Most construction subcontractors are familiar with the concept of retainage. Basically, their general contractor (GC) withholds 5% to 10% (varies) of their payments until the project is completed. General contractors use this practice because withheld funds can be used to fix any issues with the work. Additionally, withheld funds are an incentive for the subcontractor to complete the job on time.

Unfortunately, retaining part of a payment can create a financial problem for subcontractors. Many subcontractors operate with tight cash flows and don’t have adequate emergency funds. Withholding a portion of a payment for a long period of time can lead to cash flow problems. These cash flow problems can affect their ability to pay their employees and suppliers on time.

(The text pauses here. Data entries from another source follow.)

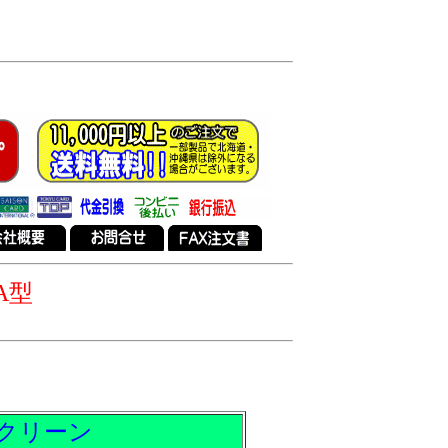
A型
クリーン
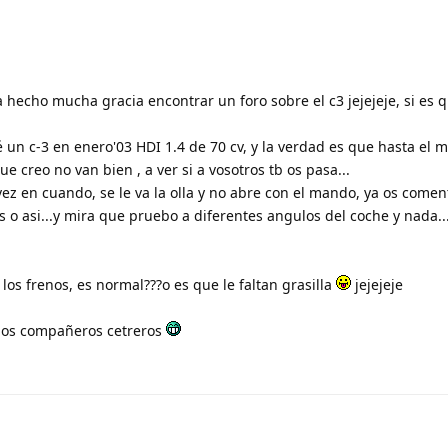
hecho mucha gracia encontrar un foro sobre el c3 jejejeje, si es 
un c-3 en enero'03 HDI 1.4 de 70 cv, y la verdad es que hasta el
que creo no van bien , a ver si a vosotros tb os pasa...
vez en cuando, se le va la olla y no abre con el mando, ya os comen
 o asi...y mira que pruebo a diferentes angulos del coche y nada...
os frenos, es normal???o es que le faltan grasilla
jejejeje
dos compañeros cetreros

Can retainage payments be factored?

Many subcontractors finance their invoices using a construction factoring program. Financing the company’s invoices improves its cash flow and provides funds to operate the business. However, some invoices can’t be financed.

Invoices for retainage, usually the last invoice of the project, can’t usually be factored. Some companies don’t submit a retainage invoice. Instead, a retainage percentage is withheld from every invoice. In this situation, the factoring company can finance the invoices but deducts the retainage percentage from the face value of the invoice.

Factoring companies are unable to finance retainage invoices for three reasons:

a) Factored invoices have a 90-day limit

Retainage invoices are usually outstanding for more than 90 days. Factoring companies are unable to finance invoices that pay in more than 90 days. The reason for this limitation is that these invoices:

  • Have a high chance of default
  • Can’t be credit insured
  • Aren’t allowed by the factor’s lenders
  • Have high dispute rates

b) The financing cost would be very high

Even if factoring companies were able to finance invoices over net-90 terms, the cost would be prohibitively high. Factoring is a comparatively expensive product due to its structure. It can work well if profit margins are above 20% and if invoices are paid in less than 90 days. From a financial perspective, it’s usually not a good idea to finance invoices that don’t meet these criteria.

c) Retainage payments are often subject to disputes

In our experience, retainage payments are usually subject to disputes from the general contractor. While some of the disputes are valid, many are not. These disputes are often used as a negotiating tactic by GCs that hope to pay less. Ultimately, financing these invoices creates problems for the subcontractor and their factor and won’t benefit your company.